Terkait adanya tuntutan mahasiswa, Marsudi merespon positif aspirasi yang disampaikan para mahasiwa tersebut. Terlebih, para ‘agen perubahan’ itu mengkritisi kebijakan yang dinilai dan dirasa janggal.
“Sebagai mahasiswa, tulang punggung pemilik bangsa ke depan itu mahasiswa apa saja harus kritis,” ujar dia.
Dan sangat wajar, sambung Marsudi, jika Presiden Joko Widodo melakukan evaluasi terhadap BUMN. Termasuk terhadap PT Telkom yang dikomandoi Alex J Sinaga tersebut.
“Pasti itu dan harus dilihat kinerjanya, apalagi kinerja BUMN besar begitu kan harus propesional, tidak boleh lah diskriminasi dalam memberikan CSR atau diskriminasi dalam posisi pekerjaan atau apa saja yang ada disitu, karena bukan milik pribadi, BUMN ini milik Negara, milik rakyat,” terang Marsudi.
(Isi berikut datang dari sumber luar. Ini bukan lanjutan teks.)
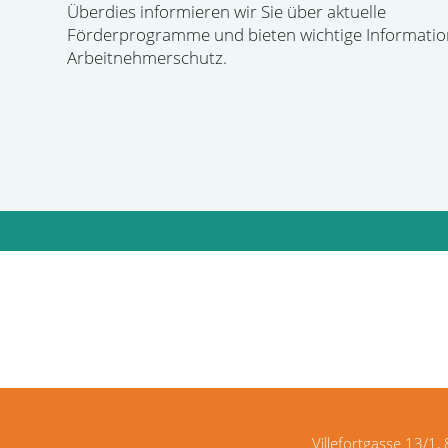
Überdies informieren wir Sie über aktuelle
Förderprogramme und bieten wichtige Informati
Arbeitnehmerschutz.
Villefortgasse 13/1,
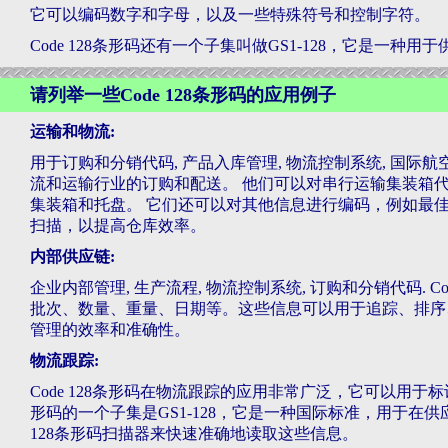
它可以编码数字和字母，以及一些特殊符号和控制字符。
Code 128条形码还有一个子集叫做GS1-128，它是一种
请列举一些Code 128条形码的应用例子
运输和物流:
用于订购和分销代码, 产品入库管理, 物流控制系统, 国际航空系
流和运输行业的订购和配送。 他们可以对串行运输集装箱代码
集装箱和托盘。 它们还可以对其他信息进行编码，例如最佳食用日
扫描，以提高仓库效率。
内部供应链:
企业内部管理, 生产流程, 物流控制系统, 订购和分销代码. 
批次、数量、重量、日期等。这些信息可以用于追踪、排序
管理的效率和准确性。
物流跟踪:
Code 128条形码在物流跟踪的应用非常广泛，它可以用于标
形码的一个子集是GS1-128，它是一种国际标准，用于在供
128条形码扫描器来快速准确地读取这些信息。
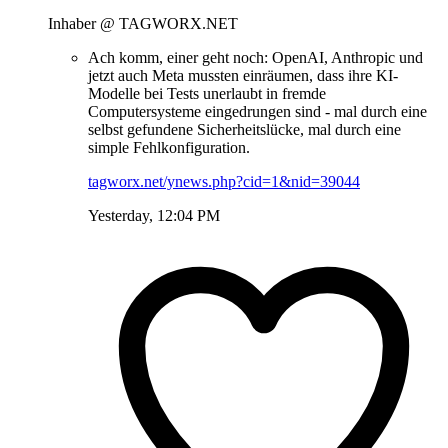
Inhaber @ TAGWORX.NET
Ach komm, einer geht noch: OpenAI, Anthropic und
jetzt auch Meta mussten einräumen, dass ihre KI-
Modelle bei Tests unerlaubt in fremde
Computersysteme eingedrungen sind - mal durch eine
selbst gefundene Sicherheitslücke, mal durch eine
simple Fehlkonfiguration.
tagworx.net/ynews.php?cid=1&nid=39044
Yesterday, 12:04 PM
Jika sebelumnya protes datang mahasiswa dan PBNU, kali ini protes serupa datang dari Pengurus Pusat (PP) Muhammadiyah.
PP Muhammadiyah Mustofa Nahrawardaya secara tegas meminta PT Telkom proporsional dalam membagikan dana CSR untuk pembangunan masjid dan gereja. Bukan justru diskriminatif terhadap kepentingan umat islam.
“PT Telkom mencari hidup di tengah mayoritas Muslim di Indonesia. Oleh karena itu, dengan posisi bisnisnya tersebut, Telkom harus proporsional membagi dana CSR. Maksudnya Proporsional itu, Telkom harus paham bahwa pasar Muslim yang besar itulah yang mesti dipupuk dan dihargai sesuai proporsinya,” katanya saat ditanya wartawan, Kamis (19/4/18).
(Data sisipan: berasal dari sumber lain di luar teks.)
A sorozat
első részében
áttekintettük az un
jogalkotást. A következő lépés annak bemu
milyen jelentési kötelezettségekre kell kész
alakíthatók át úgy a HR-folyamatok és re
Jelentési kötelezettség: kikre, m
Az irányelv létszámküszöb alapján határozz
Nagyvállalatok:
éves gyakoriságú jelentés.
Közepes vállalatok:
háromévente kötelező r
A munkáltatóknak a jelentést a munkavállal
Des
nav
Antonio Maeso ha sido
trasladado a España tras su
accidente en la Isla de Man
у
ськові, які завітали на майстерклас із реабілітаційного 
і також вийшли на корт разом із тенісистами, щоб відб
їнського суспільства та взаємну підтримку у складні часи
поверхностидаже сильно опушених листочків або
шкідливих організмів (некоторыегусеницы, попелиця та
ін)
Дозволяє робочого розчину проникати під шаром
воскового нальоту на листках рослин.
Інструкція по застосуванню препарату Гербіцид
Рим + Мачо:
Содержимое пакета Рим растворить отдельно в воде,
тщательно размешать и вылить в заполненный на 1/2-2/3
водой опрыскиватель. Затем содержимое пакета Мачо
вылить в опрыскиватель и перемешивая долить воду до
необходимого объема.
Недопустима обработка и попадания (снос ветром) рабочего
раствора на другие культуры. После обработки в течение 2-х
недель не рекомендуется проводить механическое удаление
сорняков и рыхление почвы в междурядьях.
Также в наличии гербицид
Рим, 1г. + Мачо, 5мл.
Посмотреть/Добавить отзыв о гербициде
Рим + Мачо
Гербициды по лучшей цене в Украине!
Disebutkan Mustofa, posisi Telkom, bukan dalam rangka misi terhadap agama tertentu. Namun BUMN ini wajib memberikan hak CSR pada semua pihak sesuai proporsinya. Jika tidak proporsional, akan menimbulkan gejolak.
Makna proporsional juga bukan berarti bahwa, penyaluran CSR tidak terkait dengan selera Dirutnya. Jika begitu, maka bisa jadi, yang mendapatkan jatah CSR, hanya pihak-pihak tertentu.
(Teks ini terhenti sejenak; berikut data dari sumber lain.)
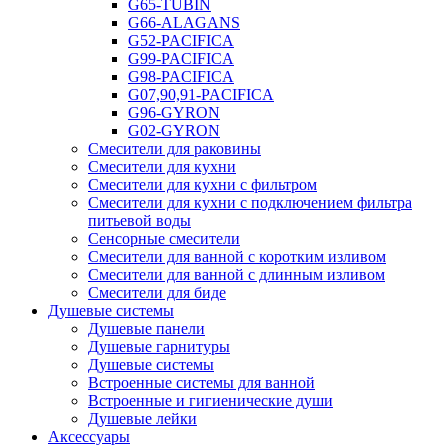
G65-TUBIN
G66-ALAGANS
G52-PACIFICA
G99-PACIFICA
G98-PACIFICA
G07,90,91-PACIFICA
G96-GYRON
G02-GYRON
Смесители для раковины
Смесители для кухни
Смесители для кухни с фильтром
Смесители для кухни с подключением фильтра
питьевой воды
Сенсорные смесители
Смесители для ванной с коротким изливом
Смесители для ванной с длинным изливом
Смесители для биде
Душевые системы
Душевые панели
Душевые гарнитуры
Душевые системы
Встроенные системы для ванной
Встроенные и гигиенические души
Душевые лейки
Аксессуары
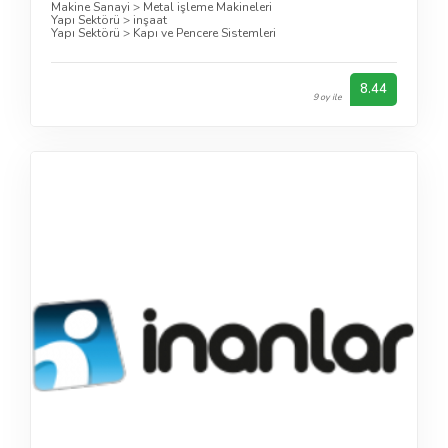
Makine Sanayi
>
Metal işleme Makineleri
Yapı Sektörü
>
inşaat
Yapı Sektörü
>
Kapı ve Pencere Sistemleri
8.44
9 oy ile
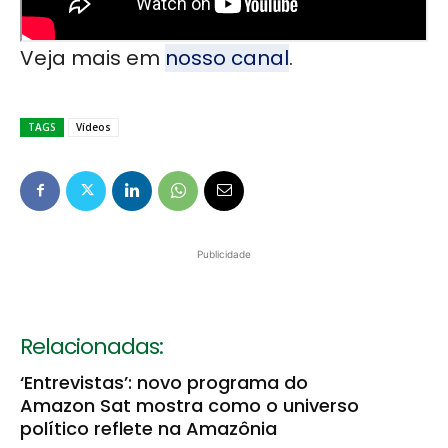
Veja mais em
nosso canal
.
TAGS
Vídeos
Publicidade
Relacionadas:
‘Entrevistas’: novo programa do
Amazon Sat mostra como o universo
político reflete na Amazônia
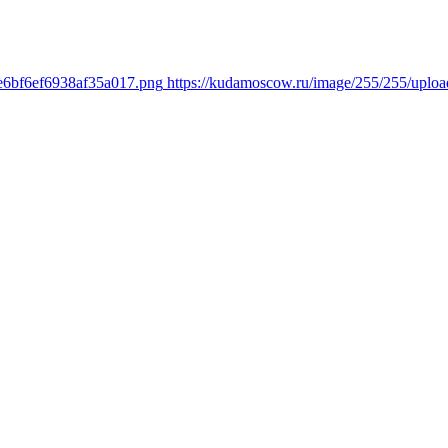
be6bf6ef6938af35a017.png
https://kudamoscow.ru/image/255/255/upl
“Jika bagi-bagi dana CSR hanya sebatas selera Dirut, maka akan terjadi suatu waktu bahwa dana CSR hanya menguntungkan kepentingan kelompoknya. Termasuk kelompok agamanya,” tegasnya.
Mustofa meminta PT Telkom yang hidup dan mencari keuntungan di tengah mayoritas muslim, harus memberikan dana CSR yang adil.
Besaran 3,5 Milyar untuk Gereja dan 100 Juta untuk Masjid, tentu BUKAN pembagian yang wajar. Itu diskriminasi yang tidak boleh terjadi di Indonesia.
“Menurut saya, ini cenderung mirip bentuk lain dari penghinaan oleh pejabat publik kepada kelompok agama. Kebijakan seperti itu, benar-benar sangat merendahkan kelompok Muslim di NTT. Belum pernah saya dengar pejabat seperti ini, dalam melakukan kebijakan pembagian dana CSR,” tukasnya.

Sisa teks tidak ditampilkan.